ASSIGNMENT: Show each line in the items below that contains the word "from".

RECORDS SHOWN:
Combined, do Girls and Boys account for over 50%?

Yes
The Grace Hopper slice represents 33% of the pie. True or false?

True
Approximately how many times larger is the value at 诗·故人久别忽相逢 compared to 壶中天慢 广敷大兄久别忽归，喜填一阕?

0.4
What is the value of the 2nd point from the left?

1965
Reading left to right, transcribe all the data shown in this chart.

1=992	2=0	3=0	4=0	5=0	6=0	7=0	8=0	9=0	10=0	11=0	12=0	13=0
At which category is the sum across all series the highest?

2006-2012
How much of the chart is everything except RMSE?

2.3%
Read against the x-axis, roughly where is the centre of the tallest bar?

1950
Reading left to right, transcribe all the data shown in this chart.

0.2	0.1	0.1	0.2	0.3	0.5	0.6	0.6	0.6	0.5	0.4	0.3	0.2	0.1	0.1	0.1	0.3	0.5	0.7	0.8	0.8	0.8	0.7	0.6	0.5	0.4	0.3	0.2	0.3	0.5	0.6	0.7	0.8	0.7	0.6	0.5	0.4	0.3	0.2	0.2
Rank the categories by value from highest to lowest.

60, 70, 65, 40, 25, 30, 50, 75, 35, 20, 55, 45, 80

WRITTEN REPLY:
What is the value of the 2nd point from the left?
Rank the categories by value from highest to lowest.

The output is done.